> [Source information]:
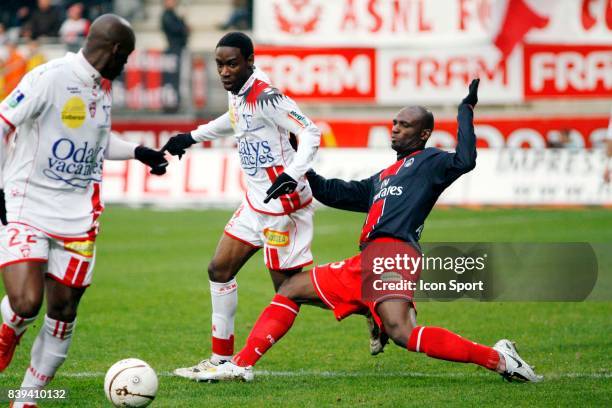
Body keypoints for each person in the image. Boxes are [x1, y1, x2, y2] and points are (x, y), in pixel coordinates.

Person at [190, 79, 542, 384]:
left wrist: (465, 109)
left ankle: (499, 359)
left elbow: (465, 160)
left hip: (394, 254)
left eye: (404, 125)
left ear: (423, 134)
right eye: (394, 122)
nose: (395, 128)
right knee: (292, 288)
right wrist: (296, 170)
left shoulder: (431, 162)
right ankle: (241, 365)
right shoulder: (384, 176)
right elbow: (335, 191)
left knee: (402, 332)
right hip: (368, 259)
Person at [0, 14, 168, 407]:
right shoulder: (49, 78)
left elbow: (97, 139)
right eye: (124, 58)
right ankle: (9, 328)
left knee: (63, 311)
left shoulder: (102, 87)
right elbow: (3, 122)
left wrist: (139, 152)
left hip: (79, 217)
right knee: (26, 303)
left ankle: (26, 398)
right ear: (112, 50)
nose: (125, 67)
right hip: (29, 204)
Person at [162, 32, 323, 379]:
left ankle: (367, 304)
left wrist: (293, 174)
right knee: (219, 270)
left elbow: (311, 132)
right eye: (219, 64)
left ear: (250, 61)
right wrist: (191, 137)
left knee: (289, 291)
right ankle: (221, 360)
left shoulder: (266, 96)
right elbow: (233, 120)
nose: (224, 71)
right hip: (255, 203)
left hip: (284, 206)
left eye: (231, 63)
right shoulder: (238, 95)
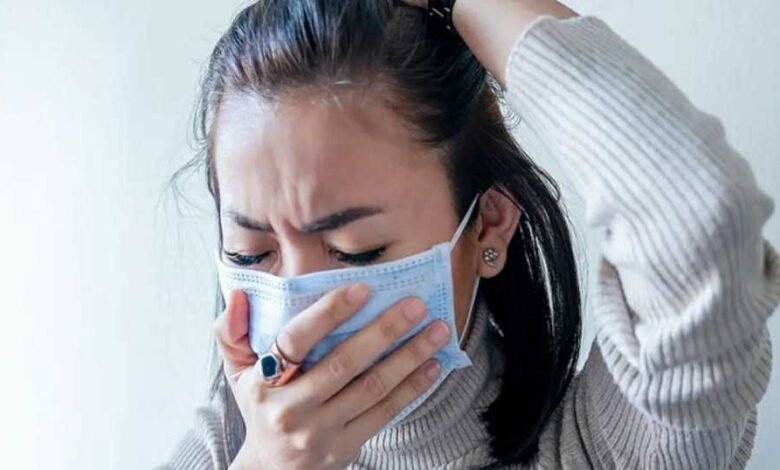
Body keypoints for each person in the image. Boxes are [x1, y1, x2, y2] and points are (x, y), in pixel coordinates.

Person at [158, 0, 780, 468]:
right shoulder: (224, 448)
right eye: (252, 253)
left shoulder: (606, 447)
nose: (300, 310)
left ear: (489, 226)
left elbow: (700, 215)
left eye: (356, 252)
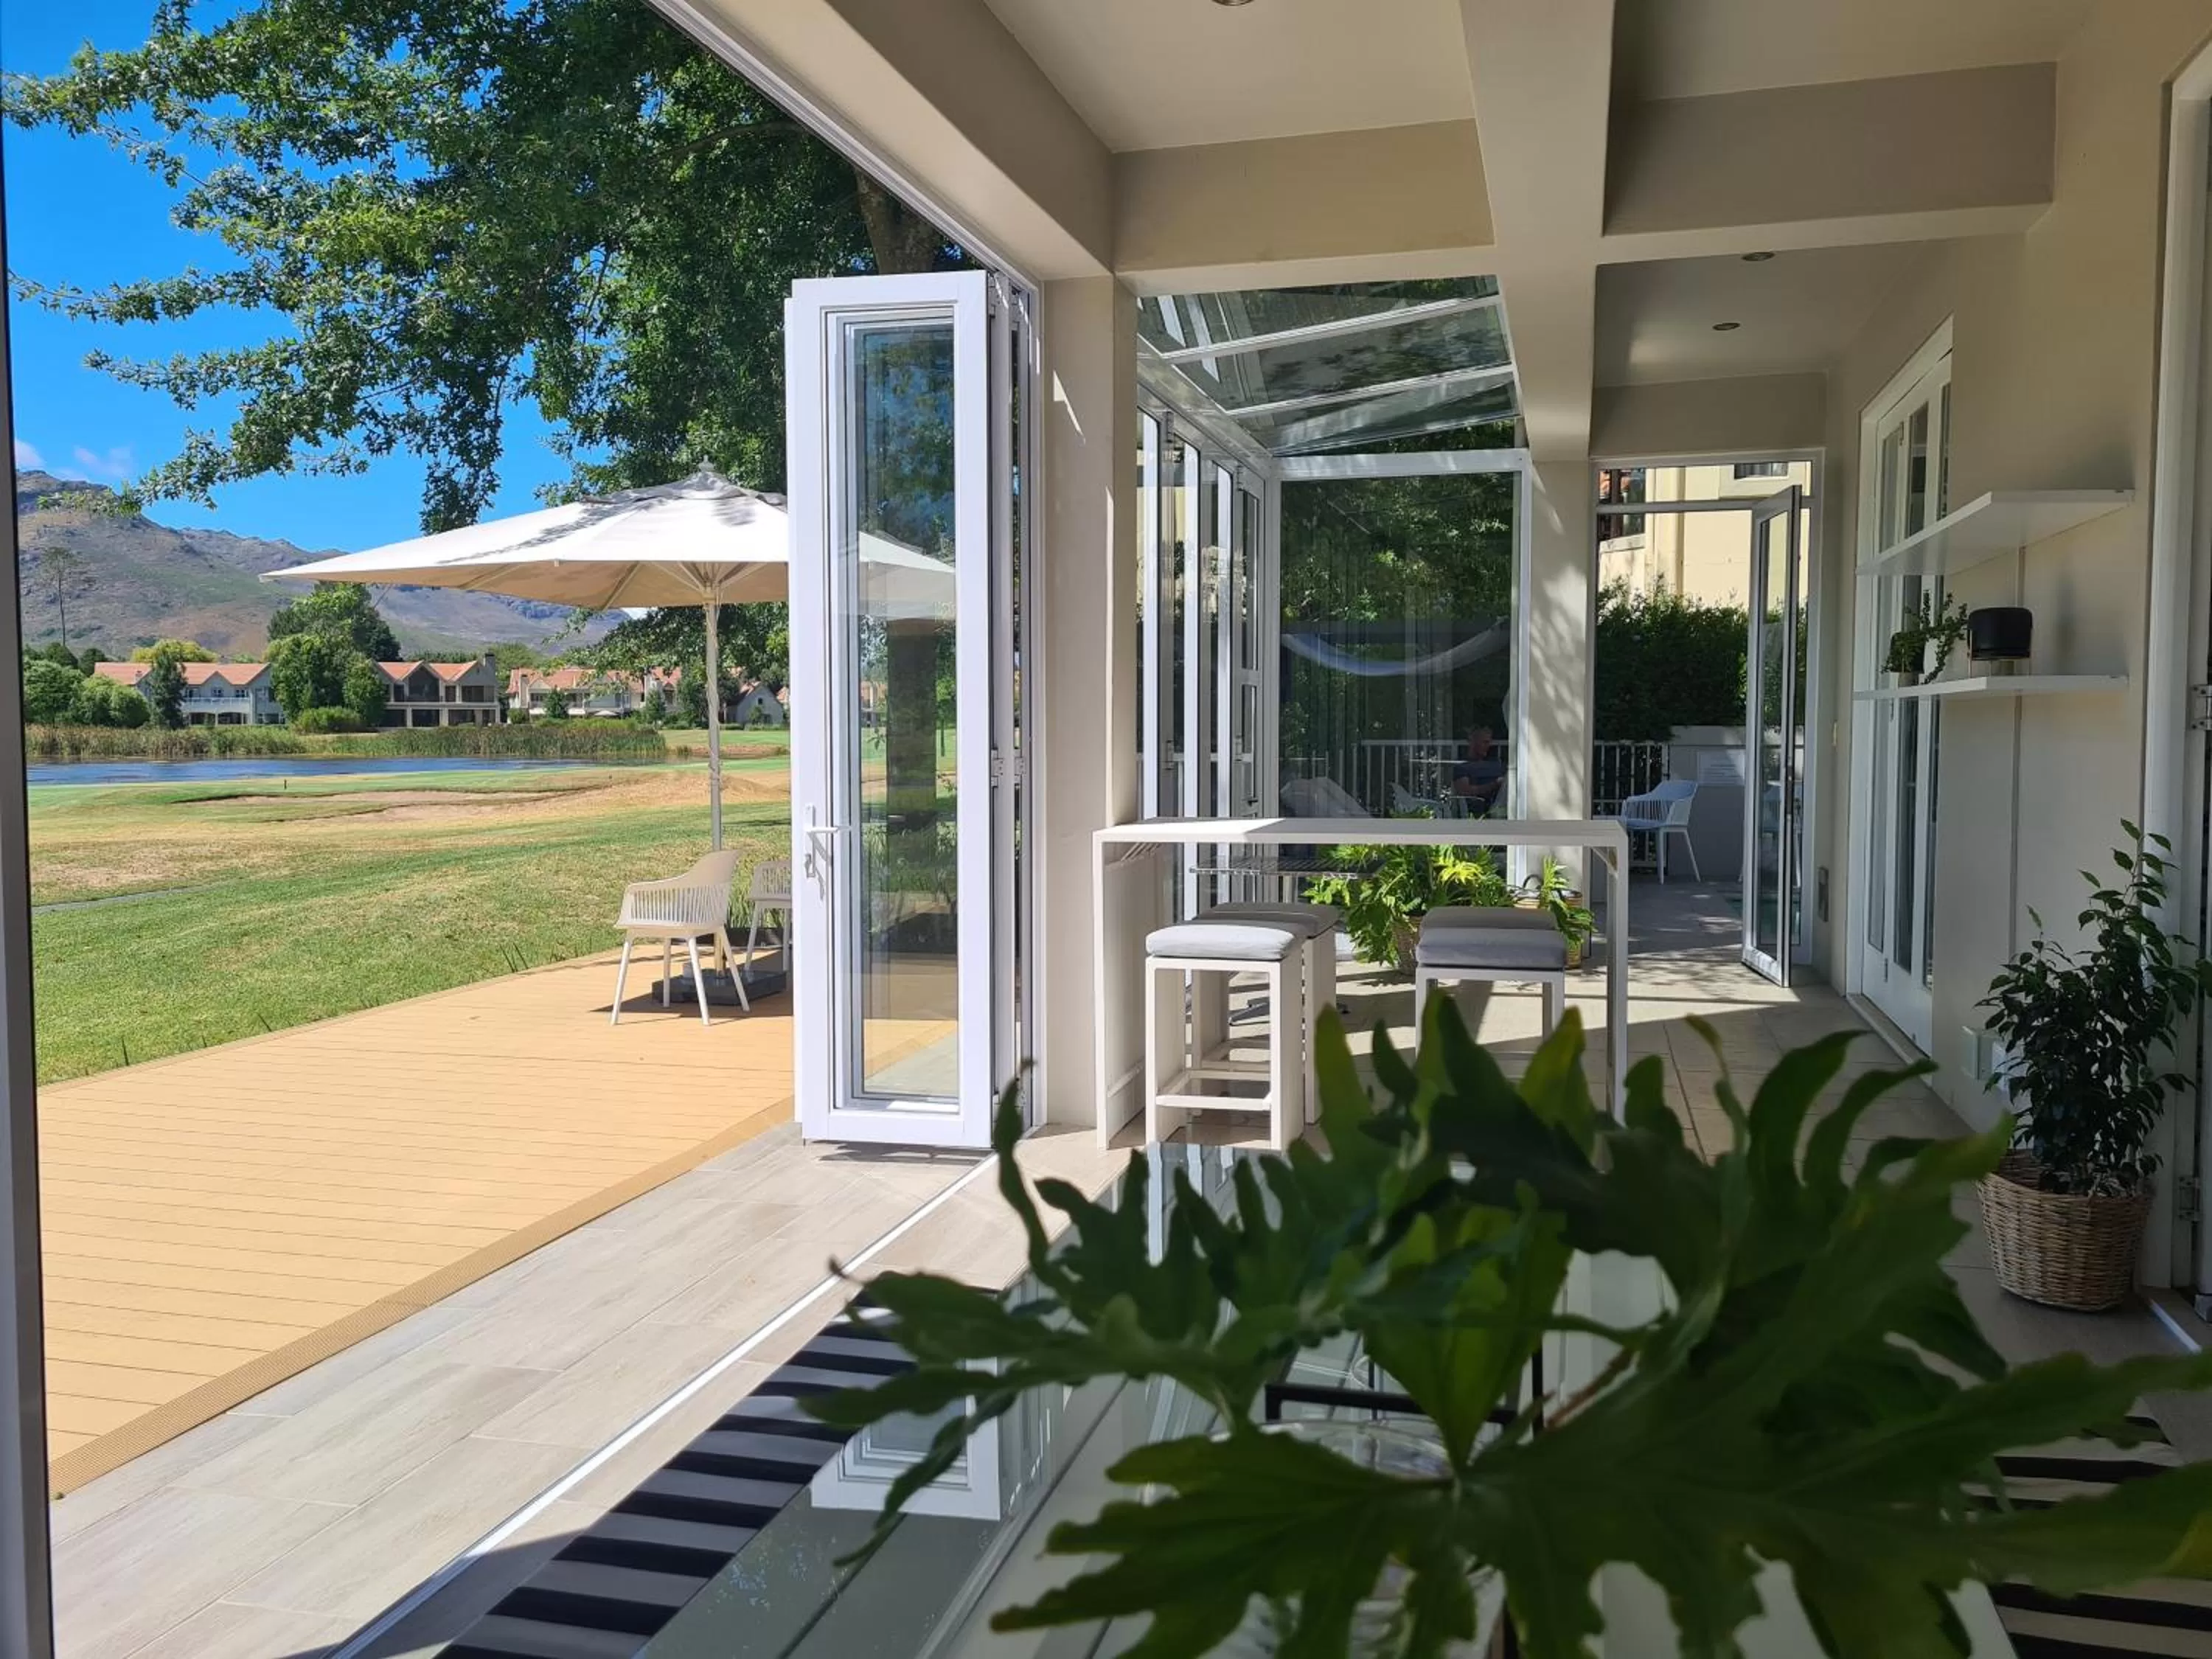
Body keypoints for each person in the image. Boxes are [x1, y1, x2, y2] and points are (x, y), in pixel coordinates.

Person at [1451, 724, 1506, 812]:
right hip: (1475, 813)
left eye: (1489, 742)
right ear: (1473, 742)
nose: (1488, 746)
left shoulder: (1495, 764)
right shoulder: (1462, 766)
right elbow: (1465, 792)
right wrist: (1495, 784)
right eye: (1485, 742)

> [What you need to do]: From the opening line of the entries above to the line containing "left eye: (356, 252)", please transcribe each line exactly, skipping every picture.

> [Output below]:
Body keypoints for each person in the image. Boxes are [x1, y1, x2, y2] and points are (x, y), in pixel coordinates.

Person at [190, 79, 542, 384]:
left wrist: (465, 109)
left ankle: (499, 359)
left elbow: (465, 160)
left hip: (394, 254)
left eye: (404, 125)
left ear: (423, 134)
right eye: (394, 122)
nose: (395, 128)
right knee: (292, 288)
right wrist: (296, 170)
left shoulder: (431, 162)
right ankle: (241, 365)
right shoulder: (384, 176)
right elbow: (335, 191)
left knee: (402, 332)
right hip: (368, 259)
Person at [0, 14, 168, 407]:
right shoulder: (49, 78)
left elbow: (97, 139)
right eye: (124, 58)
right ankle: (9, 328)
left knee: (63, 311)
left shoulder: (102, 87)
right elbow: (3, 122)
left wrist: (139, 152)
left hip: (79, 217)
right knee: (26, 303)
left ankle: (26, 398)
right ear: (112, 50)
nose: (125, 67)
right hip: (29, 204)
Person at [162, 32, 323, 379]:
left ankle: (367, 304)
left wrist: (293, 174)
right knee: (219, 270)
left elbow: (311, 132)
right eye: (219, 64)
left ear: (250, 61)
right wrist: (191, 137)
left knee: (289, 291)
right ankle: (221, 360)
left shoulder: (266, 96)
right elbow: (233, 120)
nose: (224, 71)
right hip: (255, 203)
left hip: (284, 206)
left eye: (231, 63)
right shoulder: (238, 95)
Body keypoints for each person in the image. Boxes are [x1, y1, x2, y2] and points are (x, y), in pixel coordinates.

Person at [158, 0, 780, 468]:
right shoulder: (224, 448)
right eye: (252, 253)
left shoulder: (606, 447)
nose: (300, 310)
left ear: (489, 226)
left elbow: (700, 215)
left eye: (356, 252)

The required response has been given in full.